Description of the task - Return the number of lines below that contain "label"; nothing else belongs in the reply.

*** Information shown Section Begins ***

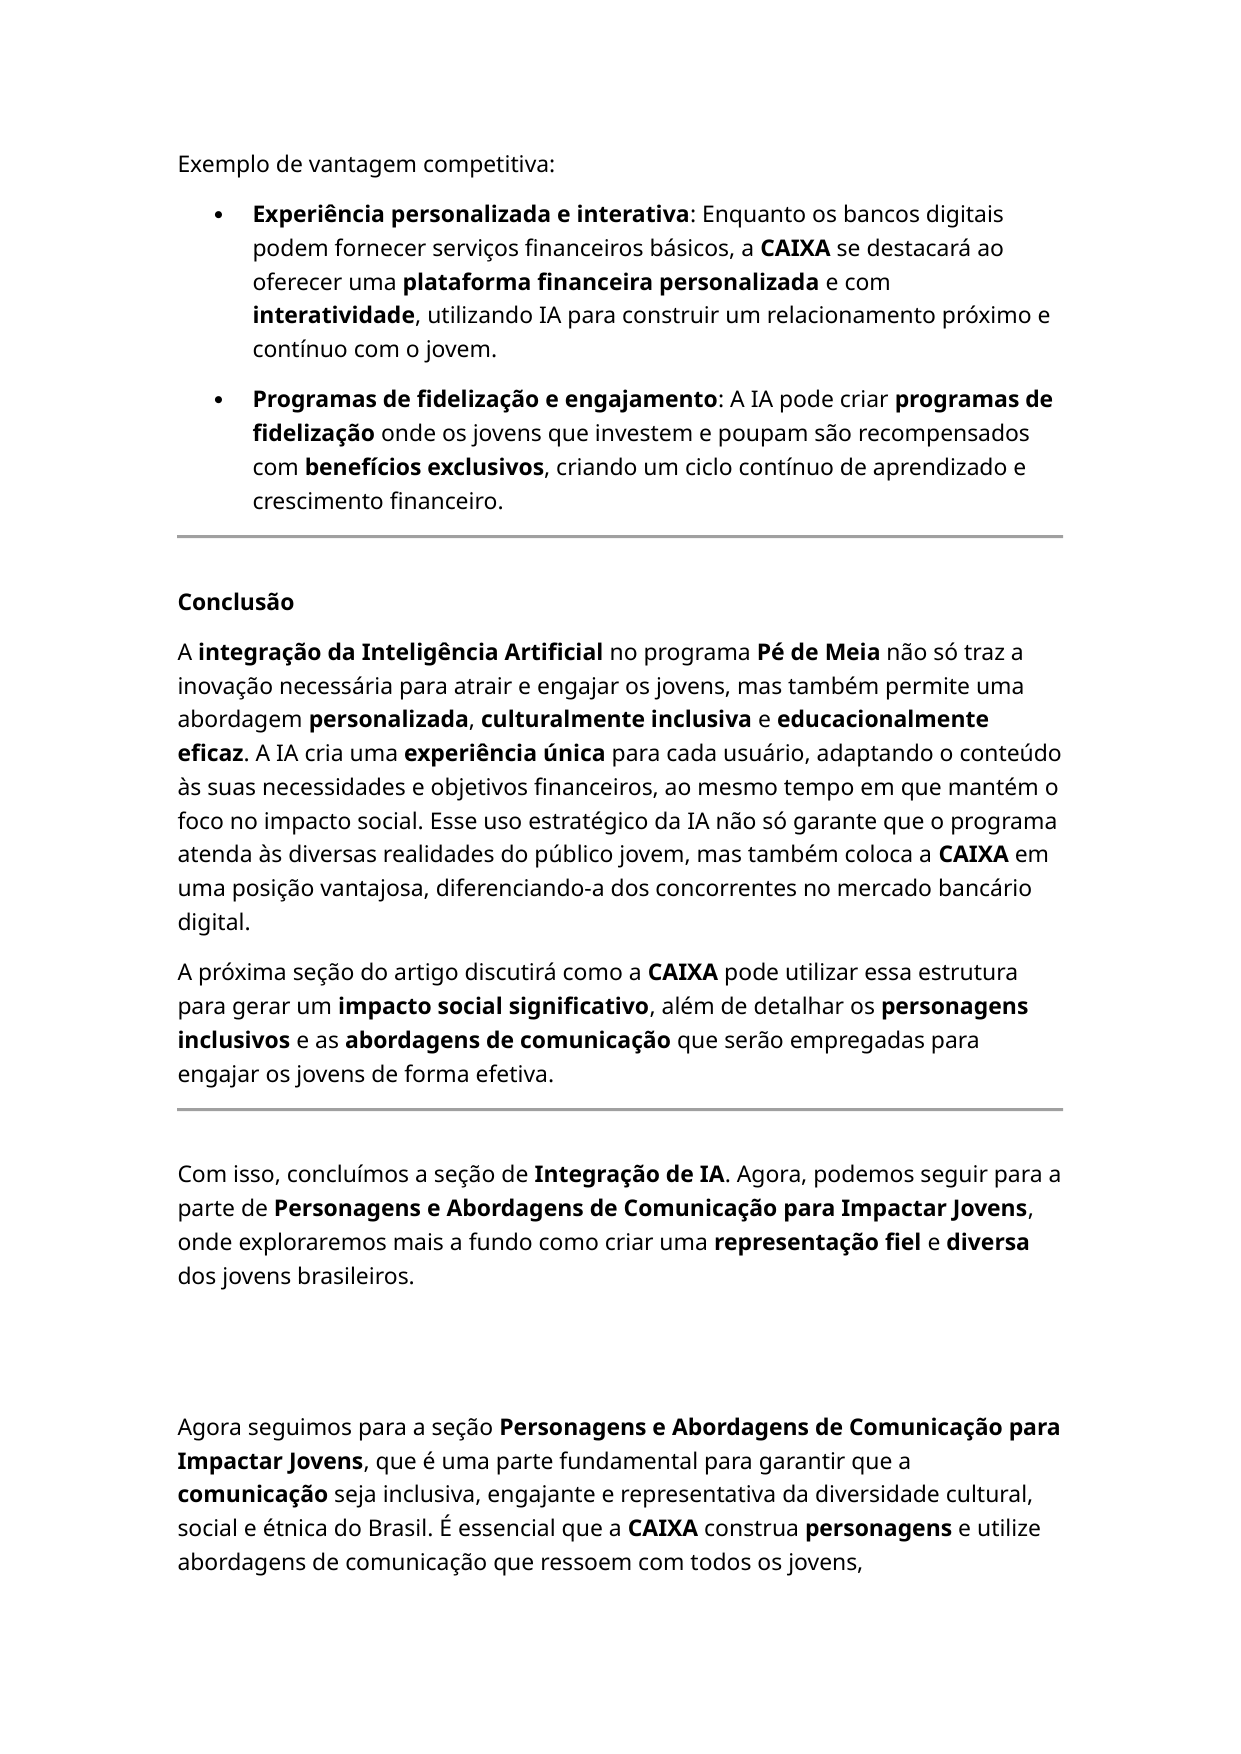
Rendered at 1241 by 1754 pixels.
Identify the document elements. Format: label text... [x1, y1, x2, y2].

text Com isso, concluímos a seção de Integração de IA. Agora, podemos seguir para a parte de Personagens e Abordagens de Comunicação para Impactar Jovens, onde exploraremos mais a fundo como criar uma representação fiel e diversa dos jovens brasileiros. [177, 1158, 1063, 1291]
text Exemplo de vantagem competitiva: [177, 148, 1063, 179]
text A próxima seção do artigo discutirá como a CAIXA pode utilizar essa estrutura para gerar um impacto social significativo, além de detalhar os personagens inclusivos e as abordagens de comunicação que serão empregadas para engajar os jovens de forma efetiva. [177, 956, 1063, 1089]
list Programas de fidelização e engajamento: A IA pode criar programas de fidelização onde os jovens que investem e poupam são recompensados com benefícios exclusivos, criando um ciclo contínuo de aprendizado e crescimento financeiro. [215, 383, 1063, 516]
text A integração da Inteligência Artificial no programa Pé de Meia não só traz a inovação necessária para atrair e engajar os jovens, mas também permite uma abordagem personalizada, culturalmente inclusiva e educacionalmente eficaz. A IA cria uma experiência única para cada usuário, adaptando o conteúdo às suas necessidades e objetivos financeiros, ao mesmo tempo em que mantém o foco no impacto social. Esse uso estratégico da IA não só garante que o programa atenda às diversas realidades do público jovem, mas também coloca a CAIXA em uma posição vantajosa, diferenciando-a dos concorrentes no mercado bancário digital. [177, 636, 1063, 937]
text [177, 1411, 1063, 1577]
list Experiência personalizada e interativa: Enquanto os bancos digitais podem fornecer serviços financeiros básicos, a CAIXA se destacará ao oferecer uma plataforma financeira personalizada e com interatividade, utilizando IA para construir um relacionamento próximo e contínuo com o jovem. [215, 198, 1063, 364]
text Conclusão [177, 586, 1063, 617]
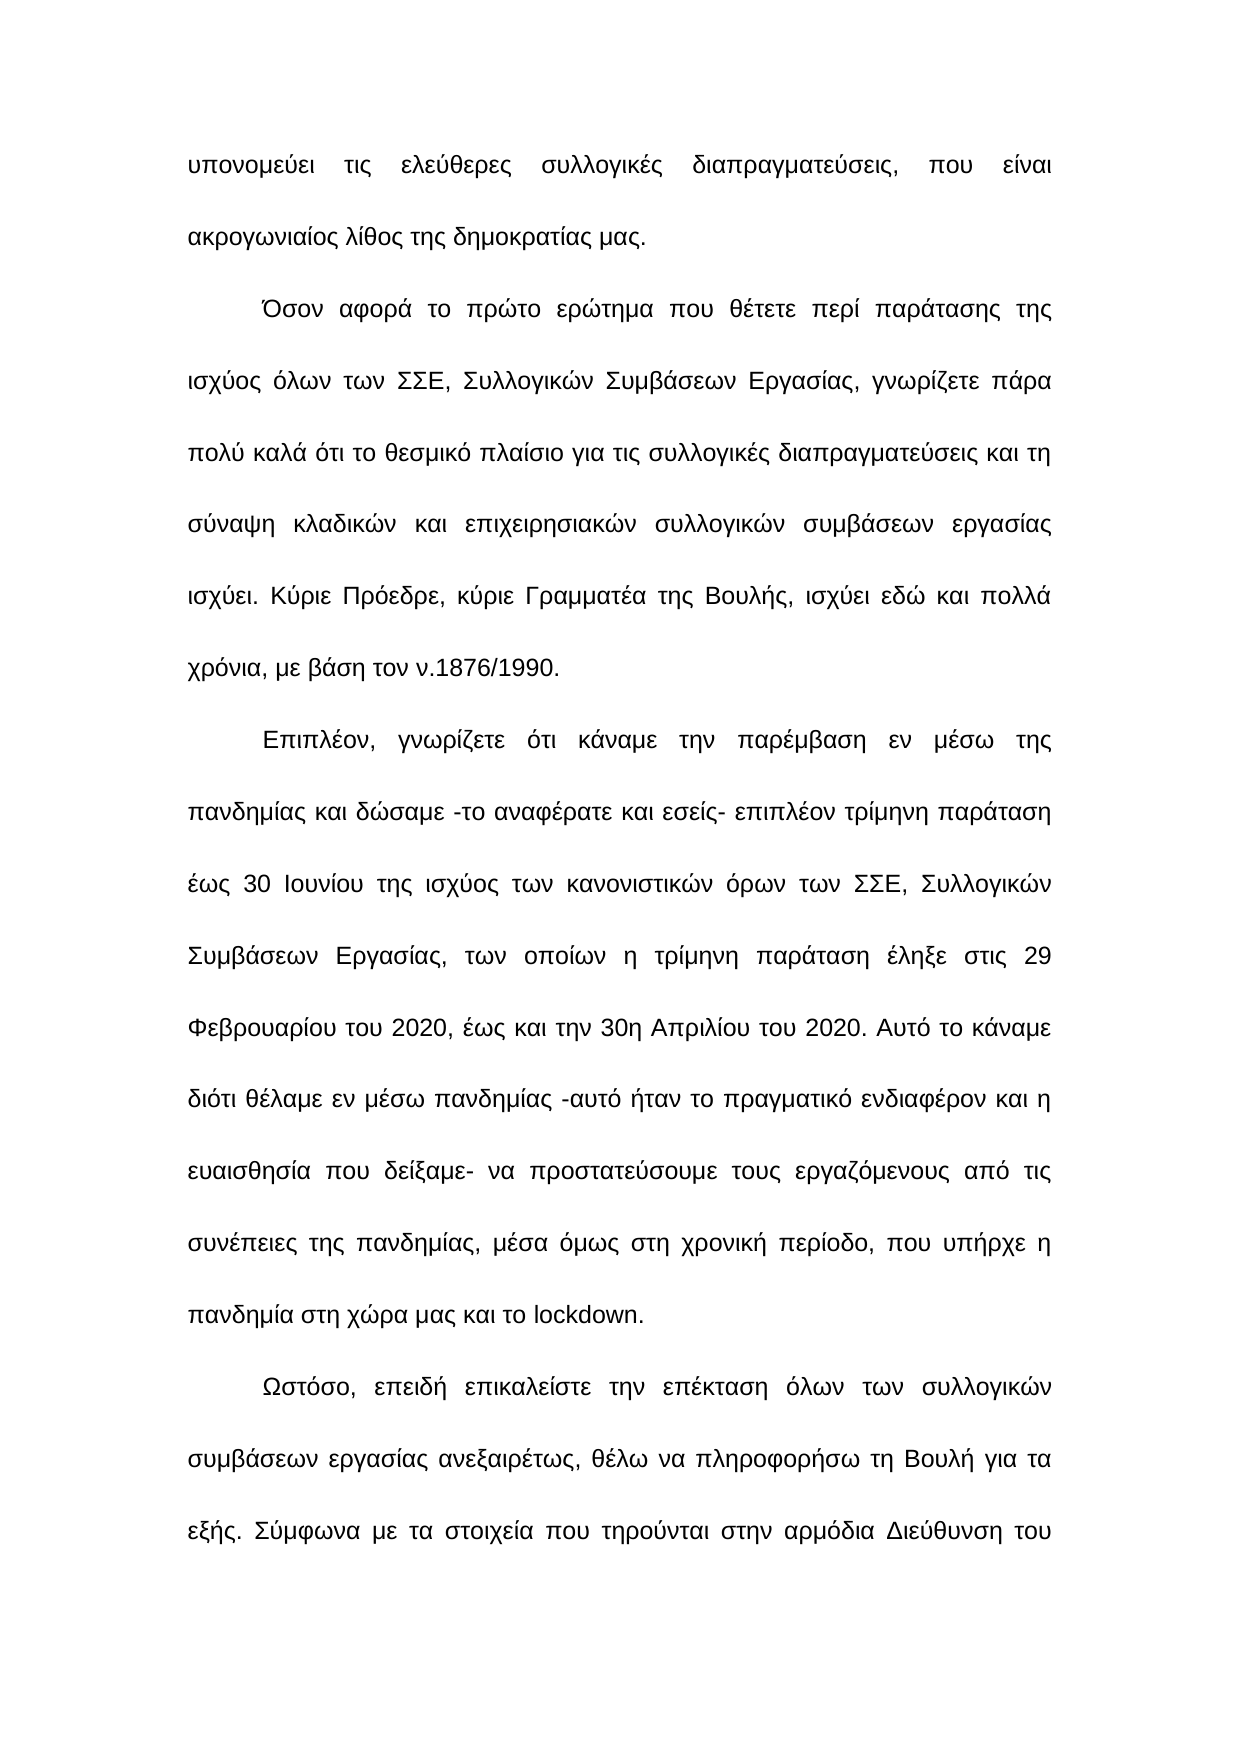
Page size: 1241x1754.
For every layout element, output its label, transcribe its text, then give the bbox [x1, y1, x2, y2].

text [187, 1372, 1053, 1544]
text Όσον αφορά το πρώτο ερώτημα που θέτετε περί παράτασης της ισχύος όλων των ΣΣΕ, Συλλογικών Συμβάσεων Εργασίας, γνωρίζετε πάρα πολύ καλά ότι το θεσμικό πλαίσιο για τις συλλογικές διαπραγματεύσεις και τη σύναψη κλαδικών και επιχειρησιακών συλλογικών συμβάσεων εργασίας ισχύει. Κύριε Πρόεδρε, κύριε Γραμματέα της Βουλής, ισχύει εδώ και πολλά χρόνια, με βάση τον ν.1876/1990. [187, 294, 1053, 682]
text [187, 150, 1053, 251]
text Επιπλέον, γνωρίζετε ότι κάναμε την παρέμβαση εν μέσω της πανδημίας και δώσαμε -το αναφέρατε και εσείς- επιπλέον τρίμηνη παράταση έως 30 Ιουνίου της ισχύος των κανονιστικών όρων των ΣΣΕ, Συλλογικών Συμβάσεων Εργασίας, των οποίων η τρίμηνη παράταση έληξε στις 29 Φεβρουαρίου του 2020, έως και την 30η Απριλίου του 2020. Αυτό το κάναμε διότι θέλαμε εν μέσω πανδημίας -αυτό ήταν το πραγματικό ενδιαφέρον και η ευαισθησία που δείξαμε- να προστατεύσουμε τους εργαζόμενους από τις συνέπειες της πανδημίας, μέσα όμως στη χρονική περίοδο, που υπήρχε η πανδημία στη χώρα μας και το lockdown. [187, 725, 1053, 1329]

*** Information shown Section Ends ***

Response area - 2